One of our major interest is the use of protein/enzymes crystals as auto-supported catalyst and/or sensors.
Crystals grown in gel incorporate 100% of the gel-matrix in the crystals producing a new type of composite materials we called Reinforced Crystals (RCLECs/RCLPCs »).
By choosing the gel nature, i.e. agarose (Gavira & Garcia-Ruiz, 2002), silica (Gavira et al., 2013), PEGs (Gavira et al., 2014) or short-peptides hydrogels (Conejero et al., 2015) and the gel concentration, it is possible to produce a wide range of different materials of tuned composition.

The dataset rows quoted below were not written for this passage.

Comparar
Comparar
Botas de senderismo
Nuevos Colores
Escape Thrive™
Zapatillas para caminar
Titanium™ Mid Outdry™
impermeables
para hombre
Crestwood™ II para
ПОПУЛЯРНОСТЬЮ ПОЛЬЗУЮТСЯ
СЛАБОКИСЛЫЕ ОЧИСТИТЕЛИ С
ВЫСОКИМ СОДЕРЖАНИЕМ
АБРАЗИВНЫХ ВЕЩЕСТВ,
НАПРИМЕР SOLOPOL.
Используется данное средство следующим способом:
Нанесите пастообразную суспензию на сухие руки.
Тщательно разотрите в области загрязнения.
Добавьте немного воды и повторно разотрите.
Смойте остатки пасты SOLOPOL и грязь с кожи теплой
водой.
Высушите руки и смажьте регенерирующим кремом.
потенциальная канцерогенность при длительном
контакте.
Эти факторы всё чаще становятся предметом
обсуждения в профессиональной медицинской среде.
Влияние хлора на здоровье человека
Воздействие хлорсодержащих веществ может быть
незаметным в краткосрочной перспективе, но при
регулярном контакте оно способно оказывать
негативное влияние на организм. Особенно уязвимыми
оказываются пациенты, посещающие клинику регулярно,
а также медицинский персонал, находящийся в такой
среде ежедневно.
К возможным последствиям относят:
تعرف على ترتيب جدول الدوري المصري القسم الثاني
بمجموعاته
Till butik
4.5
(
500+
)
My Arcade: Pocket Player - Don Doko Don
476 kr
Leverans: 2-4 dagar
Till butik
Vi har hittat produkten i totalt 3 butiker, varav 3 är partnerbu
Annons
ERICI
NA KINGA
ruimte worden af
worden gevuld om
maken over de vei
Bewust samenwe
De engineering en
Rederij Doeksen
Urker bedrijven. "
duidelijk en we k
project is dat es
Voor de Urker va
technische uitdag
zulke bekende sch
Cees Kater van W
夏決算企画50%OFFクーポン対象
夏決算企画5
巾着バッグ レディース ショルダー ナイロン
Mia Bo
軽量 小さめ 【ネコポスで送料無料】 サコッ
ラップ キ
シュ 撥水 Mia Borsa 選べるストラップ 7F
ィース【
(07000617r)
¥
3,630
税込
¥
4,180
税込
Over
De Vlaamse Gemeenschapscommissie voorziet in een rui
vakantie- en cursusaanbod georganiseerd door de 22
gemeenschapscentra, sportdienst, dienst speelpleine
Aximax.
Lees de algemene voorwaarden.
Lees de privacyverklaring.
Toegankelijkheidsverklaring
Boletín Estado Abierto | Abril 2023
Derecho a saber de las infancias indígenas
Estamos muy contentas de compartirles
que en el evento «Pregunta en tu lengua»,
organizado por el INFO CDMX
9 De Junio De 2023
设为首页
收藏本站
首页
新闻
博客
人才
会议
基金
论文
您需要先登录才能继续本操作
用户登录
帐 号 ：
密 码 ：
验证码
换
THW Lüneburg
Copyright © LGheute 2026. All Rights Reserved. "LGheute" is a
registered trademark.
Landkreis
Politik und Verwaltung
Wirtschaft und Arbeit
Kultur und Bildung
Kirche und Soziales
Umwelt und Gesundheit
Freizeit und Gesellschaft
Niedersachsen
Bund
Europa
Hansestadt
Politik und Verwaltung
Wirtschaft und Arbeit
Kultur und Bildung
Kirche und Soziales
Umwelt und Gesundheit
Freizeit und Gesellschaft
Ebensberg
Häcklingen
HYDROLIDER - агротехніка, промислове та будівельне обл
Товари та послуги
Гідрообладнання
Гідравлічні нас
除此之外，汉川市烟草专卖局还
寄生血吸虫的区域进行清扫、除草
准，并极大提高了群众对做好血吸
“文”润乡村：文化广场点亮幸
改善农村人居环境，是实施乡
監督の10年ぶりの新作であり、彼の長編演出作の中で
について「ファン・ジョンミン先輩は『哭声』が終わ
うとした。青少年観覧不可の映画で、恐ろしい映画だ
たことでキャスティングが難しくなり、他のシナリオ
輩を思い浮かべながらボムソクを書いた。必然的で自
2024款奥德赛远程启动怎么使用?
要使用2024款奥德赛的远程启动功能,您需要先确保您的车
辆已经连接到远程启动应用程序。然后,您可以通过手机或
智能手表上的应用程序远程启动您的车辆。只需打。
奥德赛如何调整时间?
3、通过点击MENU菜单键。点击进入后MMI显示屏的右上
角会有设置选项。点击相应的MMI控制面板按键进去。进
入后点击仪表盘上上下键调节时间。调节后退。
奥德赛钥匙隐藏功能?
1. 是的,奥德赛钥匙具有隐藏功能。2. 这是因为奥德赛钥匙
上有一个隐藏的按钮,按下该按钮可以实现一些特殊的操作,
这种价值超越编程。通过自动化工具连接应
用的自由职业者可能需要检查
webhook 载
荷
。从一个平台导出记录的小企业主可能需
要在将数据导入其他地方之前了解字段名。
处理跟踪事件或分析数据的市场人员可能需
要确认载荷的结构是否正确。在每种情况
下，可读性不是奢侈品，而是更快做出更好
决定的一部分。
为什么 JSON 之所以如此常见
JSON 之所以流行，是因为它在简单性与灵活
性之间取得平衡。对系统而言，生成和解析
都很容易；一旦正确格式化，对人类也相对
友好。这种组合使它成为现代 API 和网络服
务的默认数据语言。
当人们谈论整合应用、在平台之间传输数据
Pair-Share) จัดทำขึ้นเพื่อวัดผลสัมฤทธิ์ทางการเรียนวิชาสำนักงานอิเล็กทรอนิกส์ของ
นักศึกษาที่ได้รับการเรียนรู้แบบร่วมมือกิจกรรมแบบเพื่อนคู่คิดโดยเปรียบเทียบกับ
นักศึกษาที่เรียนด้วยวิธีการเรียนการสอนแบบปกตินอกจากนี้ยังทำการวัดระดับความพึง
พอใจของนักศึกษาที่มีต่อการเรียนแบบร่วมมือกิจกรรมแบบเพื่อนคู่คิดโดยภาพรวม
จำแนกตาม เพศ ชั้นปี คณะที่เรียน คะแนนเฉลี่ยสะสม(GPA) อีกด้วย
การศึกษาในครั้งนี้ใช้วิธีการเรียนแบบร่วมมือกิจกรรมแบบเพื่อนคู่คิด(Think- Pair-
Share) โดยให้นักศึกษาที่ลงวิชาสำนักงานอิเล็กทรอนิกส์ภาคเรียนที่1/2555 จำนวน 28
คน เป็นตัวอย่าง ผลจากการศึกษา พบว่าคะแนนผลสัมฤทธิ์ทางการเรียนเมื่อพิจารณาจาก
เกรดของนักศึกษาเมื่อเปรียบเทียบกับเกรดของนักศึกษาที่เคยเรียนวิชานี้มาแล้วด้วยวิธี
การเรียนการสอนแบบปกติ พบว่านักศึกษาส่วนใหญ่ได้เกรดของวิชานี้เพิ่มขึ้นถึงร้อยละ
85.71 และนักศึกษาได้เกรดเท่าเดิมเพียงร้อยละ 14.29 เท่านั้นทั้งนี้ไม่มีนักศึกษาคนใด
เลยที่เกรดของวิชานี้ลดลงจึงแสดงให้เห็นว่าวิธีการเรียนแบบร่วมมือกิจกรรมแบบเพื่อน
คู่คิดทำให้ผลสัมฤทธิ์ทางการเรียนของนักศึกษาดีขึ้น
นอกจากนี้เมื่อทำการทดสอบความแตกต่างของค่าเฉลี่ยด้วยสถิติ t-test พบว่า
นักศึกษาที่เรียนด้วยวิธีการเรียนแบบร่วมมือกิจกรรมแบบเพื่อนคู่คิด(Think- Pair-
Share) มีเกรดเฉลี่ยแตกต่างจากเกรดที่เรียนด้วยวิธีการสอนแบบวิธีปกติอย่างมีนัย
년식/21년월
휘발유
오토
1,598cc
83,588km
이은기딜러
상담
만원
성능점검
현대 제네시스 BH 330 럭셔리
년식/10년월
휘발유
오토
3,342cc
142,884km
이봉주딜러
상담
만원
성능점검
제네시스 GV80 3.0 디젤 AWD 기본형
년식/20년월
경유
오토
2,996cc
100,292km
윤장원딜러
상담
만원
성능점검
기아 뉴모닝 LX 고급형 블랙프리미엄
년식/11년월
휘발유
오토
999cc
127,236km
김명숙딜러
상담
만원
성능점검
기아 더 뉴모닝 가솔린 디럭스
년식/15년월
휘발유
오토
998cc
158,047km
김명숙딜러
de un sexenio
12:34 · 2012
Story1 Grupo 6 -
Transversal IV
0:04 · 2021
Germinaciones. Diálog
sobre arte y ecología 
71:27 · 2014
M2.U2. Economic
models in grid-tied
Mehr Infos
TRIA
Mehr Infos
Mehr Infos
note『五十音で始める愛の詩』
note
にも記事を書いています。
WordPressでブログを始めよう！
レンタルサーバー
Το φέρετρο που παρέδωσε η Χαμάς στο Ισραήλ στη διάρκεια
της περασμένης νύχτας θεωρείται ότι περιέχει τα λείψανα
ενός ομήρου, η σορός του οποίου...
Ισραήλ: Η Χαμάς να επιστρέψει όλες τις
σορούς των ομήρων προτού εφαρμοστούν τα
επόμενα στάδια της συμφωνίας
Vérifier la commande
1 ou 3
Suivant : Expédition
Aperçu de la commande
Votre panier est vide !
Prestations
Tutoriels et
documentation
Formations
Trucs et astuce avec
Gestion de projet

Gels also provide a way to control the nucleation density and crystal shape. Moreover gels facilitate the incorporation of the crosslinker in a diffusion-reaction-system avoiding any osmotic stress.
We have developed a microfluidic system that allows the crystallization of enzymes by batch method. After crystals are stabilized (cross-linked) it is possible to carry on the enzymatic reaction within the crystal many times while preserving their activity (Conejero-Muriel et al., 2015). We have also developed a multiple-path photonic-chip for the continuous concentration measurements with minute amounts of the sample (Rodríguez-Ruiz et al., 2015).More recently both devices were merged to create the OCERs (optofluidic CLEC-based enzymatic reactor), assayed with Lipase as a proof of concept (Conejero-Muriel et al., 2016).
Lysozyme crystal grown in solutin and in gel, agarose or silica, in situ cross-linked with glutaraldehyde.
Schematic of the OCER platform and detail of lipase crystals. Image correspond to Fig. 1 of Conejero-Muriel et al., 2016.